A veteran of Industrial Light + Magic (George Lucas' Academy Award winning visual effects facility) he worked on such films as "Galaxy Quest", "Sleepy Hollow" and "Star Wars: The Phantom Menace". Prior to joining ILM, Aaron worked at LucasArts, contributing to such titles as "Rebel Assault", "Dark Forces" and "The Secret of Monkey Island". He now teaches visual effects compositing around the world, including at Lucasfilm Animation Singapore, San Francisco's Noisebridge hackerspace, and the San Francisco Academy of Art University.
Since 2007, Aaron has helped build the eponymous central effigy at Burning Man, an anarchic, ephemeral festival held in the Nevada desert.

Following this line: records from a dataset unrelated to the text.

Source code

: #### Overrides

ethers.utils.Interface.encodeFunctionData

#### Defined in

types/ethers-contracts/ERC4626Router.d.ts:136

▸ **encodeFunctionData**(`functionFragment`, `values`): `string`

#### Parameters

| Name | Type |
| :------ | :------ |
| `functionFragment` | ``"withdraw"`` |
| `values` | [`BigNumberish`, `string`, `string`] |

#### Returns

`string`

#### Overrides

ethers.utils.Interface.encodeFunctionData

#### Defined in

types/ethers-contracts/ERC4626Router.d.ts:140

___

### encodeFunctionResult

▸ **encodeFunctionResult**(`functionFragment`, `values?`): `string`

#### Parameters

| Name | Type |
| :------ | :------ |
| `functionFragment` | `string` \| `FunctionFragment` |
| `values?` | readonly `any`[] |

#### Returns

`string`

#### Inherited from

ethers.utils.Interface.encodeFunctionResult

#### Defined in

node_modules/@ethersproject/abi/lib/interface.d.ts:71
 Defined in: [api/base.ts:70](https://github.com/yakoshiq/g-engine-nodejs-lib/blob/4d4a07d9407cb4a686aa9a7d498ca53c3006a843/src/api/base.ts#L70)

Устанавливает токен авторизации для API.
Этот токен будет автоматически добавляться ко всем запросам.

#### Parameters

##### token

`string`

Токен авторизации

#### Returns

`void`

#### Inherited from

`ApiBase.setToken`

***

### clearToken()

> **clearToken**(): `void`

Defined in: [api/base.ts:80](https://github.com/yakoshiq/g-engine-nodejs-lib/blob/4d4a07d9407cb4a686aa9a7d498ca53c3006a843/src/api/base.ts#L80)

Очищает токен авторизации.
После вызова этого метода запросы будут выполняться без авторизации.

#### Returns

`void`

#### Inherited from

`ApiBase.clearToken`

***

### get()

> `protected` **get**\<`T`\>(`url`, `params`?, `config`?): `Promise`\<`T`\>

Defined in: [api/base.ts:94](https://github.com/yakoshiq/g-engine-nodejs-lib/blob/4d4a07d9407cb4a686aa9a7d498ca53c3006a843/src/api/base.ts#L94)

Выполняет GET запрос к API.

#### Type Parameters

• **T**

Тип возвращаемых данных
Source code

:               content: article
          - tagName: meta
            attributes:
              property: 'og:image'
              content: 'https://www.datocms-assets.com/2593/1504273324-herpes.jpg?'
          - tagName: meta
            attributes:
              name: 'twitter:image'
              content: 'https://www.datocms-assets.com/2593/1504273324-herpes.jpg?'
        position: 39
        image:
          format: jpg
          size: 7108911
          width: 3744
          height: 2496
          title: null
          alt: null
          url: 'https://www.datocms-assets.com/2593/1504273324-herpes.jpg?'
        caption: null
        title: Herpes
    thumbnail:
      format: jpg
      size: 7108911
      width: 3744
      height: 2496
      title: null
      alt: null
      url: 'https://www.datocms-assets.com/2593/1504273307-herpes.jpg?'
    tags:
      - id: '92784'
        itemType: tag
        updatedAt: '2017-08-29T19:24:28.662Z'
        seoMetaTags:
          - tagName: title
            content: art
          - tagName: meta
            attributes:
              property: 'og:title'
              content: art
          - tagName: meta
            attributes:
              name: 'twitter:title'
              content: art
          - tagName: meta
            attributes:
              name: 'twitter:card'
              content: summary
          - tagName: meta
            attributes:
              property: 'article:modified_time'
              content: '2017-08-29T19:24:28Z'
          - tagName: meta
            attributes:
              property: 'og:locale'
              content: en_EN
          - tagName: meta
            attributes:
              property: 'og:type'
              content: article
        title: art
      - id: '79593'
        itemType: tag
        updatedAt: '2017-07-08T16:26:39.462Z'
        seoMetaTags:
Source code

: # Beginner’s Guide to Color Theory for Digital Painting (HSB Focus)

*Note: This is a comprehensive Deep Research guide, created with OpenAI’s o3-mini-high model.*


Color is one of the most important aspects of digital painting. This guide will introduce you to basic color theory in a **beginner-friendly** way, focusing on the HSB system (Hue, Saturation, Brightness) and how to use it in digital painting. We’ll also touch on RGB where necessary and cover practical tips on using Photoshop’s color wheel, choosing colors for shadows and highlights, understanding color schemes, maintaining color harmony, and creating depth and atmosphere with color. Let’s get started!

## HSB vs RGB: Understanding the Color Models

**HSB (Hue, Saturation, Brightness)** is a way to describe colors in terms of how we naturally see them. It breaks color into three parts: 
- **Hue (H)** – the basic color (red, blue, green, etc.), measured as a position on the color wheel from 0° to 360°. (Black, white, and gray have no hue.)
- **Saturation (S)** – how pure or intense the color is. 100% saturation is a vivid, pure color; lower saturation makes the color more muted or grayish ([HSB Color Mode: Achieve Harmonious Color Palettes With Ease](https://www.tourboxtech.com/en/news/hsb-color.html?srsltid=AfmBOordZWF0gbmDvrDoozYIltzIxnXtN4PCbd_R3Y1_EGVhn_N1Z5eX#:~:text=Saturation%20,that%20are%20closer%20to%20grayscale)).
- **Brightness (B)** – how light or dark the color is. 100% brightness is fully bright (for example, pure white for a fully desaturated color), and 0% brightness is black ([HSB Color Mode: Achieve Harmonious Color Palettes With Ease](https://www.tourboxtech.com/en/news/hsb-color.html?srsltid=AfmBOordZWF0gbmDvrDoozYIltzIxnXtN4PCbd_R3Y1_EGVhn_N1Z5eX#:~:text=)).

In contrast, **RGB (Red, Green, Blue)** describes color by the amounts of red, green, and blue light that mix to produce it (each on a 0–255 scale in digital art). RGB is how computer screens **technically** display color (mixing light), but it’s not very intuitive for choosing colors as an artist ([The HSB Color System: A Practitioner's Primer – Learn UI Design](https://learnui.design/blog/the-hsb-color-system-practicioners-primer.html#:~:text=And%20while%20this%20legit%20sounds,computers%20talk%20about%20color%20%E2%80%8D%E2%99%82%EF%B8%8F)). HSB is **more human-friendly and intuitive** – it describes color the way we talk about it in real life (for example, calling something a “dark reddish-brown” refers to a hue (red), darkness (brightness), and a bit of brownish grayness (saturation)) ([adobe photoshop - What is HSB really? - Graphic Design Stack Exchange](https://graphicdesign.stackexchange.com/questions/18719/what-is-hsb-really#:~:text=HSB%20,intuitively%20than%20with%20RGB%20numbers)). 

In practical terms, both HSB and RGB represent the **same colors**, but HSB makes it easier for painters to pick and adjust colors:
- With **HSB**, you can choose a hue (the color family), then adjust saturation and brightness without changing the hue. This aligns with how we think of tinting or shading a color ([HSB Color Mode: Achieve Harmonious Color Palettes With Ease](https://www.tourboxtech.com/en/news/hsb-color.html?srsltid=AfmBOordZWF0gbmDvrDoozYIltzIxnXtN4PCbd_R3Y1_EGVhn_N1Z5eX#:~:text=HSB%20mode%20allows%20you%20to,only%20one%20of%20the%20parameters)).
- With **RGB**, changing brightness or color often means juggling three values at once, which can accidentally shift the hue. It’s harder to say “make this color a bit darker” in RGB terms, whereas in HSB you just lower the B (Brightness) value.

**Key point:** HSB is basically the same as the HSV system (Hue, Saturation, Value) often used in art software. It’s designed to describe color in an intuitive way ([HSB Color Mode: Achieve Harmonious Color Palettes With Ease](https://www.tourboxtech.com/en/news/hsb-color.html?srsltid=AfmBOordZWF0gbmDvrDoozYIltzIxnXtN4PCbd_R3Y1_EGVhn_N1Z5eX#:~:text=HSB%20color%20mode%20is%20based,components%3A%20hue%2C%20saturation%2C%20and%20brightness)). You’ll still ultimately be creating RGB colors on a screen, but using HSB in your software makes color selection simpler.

A longtime contributor of art to the event, his previous creations there include a collection of one hundred 2.4-meter tall dominoes with which participants could freely interact, and a giant (18-meter long) Rubber Duck whose wings opened to reveal a Jazz nightclub and casino inside.
He is a regular contributor to the art and culture blog, Laughing Squid and a guest host for BoingBoing Video, showcasing noteworthy aspects of edge culture. He spoke at Monochrom's Arse Elektronika conference in both 2007 and 2008, and his essay "Behind The Green (Screen) Door: The Inevitable Future of Visual Effects in Pornography" was published in the first Arse Elektronika anthology.
When not busy immanentizing the eschaton, Aaron enjoys riding motorcycles and annotating his copy of TiHKAL.